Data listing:
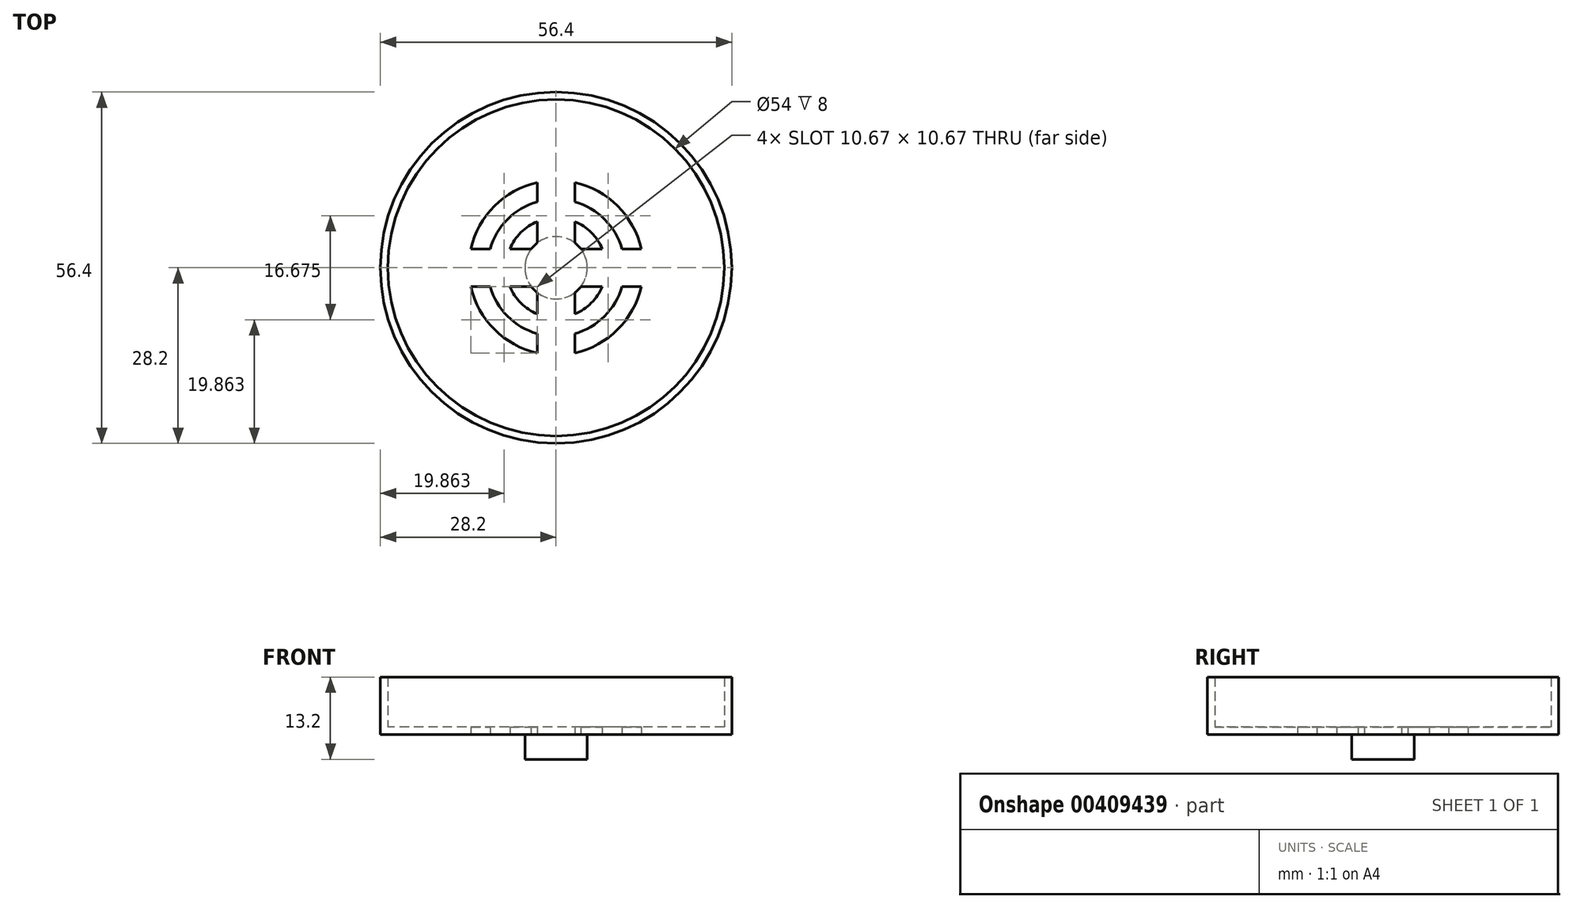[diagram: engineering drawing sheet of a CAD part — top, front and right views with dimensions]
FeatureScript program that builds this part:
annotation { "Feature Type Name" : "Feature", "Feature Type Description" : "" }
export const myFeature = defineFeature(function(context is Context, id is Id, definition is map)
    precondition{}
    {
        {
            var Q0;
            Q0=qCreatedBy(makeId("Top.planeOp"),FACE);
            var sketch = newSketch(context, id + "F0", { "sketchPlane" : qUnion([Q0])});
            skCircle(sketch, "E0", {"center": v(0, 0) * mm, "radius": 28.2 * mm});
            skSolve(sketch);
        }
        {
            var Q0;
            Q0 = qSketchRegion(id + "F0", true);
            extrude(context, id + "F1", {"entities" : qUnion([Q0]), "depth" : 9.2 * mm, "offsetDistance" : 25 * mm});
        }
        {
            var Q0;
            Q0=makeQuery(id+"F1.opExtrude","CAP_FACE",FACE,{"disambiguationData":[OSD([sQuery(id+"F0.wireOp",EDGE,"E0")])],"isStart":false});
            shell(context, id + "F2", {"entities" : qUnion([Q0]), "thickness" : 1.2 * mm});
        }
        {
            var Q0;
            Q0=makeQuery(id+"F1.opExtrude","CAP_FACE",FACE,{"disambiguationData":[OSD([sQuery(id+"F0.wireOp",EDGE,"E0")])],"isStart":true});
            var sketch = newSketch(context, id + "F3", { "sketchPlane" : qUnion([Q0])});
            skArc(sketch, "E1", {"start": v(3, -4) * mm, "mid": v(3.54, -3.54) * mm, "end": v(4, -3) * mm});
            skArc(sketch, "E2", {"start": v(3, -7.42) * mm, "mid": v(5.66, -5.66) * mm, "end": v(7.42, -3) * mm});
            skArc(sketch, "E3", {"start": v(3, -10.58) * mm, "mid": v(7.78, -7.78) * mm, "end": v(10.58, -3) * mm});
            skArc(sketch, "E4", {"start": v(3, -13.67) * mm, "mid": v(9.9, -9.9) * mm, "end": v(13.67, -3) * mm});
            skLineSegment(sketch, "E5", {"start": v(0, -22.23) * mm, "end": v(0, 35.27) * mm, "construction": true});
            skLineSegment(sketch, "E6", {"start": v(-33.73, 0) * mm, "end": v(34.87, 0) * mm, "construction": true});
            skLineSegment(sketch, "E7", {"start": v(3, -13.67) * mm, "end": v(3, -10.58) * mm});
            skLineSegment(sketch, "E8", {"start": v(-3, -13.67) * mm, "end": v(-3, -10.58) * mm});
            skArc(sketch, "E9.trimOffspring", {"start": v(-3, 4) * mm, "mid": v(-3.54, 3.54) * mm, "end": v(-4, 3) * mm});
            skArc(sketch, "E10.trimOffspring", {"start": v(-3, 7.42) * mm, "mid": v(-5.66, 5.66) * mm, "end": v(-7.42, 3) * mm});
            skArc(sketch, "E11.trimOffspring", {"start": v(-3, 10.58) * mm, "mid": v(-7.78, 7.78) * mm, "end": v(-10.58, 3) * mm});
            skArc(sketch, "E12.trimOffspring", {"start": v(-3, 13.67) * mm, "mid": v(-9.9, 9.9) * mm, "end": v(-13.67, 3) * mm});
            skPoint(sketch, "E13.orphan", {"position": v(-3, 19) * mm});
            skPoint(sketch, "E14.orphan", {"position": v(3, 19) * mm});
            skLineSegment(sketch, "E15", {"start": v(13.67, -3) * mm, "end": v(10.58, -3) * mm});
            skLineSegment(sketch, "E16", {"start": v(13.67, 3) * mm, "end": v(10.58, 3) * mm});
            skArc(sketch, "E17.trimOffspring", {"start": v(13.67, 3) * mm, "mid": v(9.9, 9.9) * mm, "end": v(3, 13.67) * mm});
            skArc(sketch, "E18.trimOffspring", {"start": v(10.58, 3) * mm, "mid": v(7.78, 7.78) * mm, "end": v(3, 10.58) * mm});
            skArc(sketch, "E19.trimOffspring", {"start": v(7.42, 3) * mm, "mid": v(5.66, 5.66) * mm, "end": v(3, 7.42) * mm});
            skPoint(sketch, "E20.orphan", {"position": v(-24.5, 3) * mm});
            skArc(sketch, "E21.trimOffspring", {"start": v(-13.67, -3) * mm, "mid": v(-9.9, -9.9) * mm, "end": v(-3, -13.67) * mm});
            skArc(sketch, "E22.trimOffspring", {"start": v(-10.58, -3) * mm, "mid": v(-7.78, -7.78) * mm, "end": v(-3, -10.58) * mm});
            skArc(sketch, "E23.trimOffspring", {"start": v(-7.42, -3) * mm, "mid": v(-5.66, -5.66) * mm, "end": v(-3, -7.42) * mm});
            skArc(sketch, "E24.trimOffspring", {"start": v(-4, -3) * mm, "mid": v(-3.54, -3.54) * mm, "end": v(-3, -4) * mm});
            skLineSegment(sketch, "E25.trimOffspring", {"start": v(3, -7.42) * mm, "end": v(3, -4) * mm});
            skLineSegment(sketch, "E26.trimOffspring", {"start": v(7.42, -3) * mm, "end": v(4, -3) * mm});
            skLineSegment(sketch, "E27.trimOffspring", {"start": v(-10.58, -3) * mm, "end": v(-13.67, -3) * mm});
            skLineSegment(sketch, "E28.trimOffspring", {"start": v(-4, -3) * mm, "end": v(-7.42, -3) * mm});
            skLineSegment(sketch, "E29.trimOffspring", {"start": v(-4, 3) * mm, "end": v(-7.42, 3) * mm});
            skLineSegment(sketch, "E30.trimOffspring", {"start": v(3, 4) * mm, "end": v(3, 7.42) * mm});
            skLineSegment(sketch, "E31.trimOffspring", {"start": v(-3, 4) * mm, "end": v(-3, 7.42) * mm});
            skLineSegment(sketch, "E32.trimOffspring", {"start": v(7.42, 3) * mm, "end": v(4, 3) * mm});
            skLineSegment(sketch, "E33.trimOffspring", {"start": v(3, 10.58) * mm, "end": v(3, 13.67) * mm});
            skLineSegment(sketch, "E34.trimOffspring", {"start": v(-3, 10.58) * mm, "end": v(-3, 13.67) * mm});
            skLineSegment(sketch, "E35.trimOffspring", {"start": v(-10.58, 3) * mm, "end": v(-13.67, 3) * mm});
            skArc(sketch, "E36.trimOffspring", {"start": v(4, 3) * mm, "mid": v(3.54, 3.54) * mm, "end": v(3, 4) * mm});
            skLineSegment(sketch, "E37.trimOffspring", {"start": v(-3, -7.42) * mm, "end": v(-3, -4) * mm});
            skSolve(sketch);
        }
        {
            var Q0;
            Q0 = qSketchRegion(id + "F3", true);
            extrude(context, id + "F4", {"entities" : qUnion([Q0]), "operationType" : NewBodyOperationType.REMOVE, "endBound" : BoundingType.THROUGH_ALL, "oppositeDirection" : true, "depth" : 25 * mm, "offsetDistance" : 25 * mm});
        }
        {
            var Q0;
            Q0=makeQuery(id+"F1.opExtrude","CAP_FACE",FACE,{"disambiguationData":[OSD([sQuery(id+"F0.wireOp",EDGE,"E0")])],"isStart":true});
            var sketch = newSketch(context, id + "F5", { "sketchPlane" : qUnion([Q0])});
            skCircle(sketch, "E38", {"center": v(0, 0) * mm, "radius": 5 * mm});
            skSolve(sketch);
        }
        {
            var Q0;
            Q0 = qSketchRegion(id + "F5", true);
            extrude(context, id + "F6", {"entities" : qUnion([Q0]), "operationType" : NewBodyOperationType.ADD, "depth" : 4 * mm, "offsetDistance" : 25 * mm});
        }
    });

==

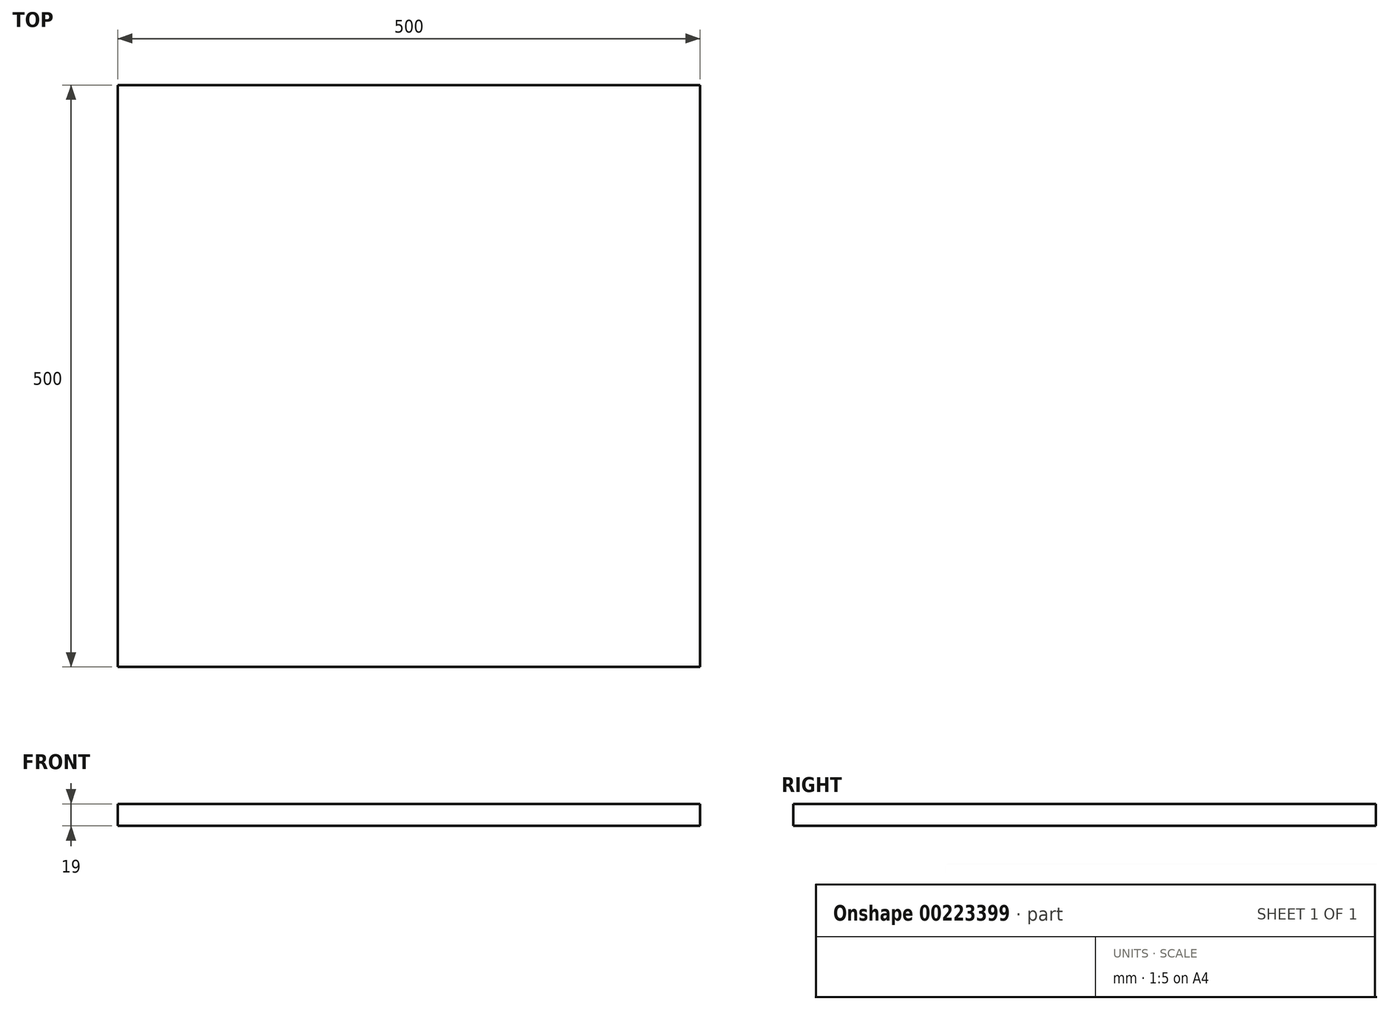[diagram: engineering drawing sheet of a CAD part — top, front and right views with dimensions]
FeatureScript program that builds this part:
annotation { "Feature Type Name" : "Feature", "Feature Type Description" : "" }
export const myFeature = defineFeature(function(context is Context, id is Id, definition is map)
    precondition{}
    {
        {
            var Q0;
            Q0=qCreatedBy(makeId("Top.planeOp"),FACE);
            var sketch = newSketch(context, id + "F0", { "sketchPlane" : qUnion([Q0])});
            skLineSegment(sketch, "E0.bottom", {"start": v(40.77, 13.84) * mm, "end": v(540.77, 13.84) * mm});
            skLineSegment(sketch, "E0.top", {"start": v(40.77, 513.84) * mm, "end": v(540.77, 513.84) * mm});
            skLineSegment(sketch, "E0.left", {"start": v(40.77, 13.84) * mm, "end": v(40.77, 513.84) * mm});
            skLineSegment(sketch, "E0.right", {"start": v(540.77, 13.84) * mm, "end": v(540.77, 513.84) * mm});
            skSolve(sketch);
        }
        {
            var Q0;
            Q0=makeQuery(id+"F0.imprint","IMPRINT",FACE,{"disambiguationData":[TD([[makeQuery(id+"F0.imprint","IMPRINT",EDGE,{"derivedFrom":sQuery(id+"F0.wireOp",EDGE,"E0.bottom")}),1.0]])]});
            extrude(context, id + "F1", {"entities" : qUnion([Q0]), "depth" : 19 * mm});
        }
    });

Written instruction:
Please pull out every line in the material that contains the string "operationType".

Written answer:
            extrude(context, id + "F4", {"entities" : qUnion([Q0]), "operationType" : NewBodyOperationType.REMOVE, "endBound" : BoundingType.THROUGH_ALL, "oppositeDirection" : true, "depth" : 25 * mm, "offsetDistance" : 25 * mm});
            extrude(context, id + "F6", {"entities" : qUnion([Q0]), "operationType" : NewBodyOperationType.ADD, "depth" : 4 * mm, "offsetDistance" : 25 * mm});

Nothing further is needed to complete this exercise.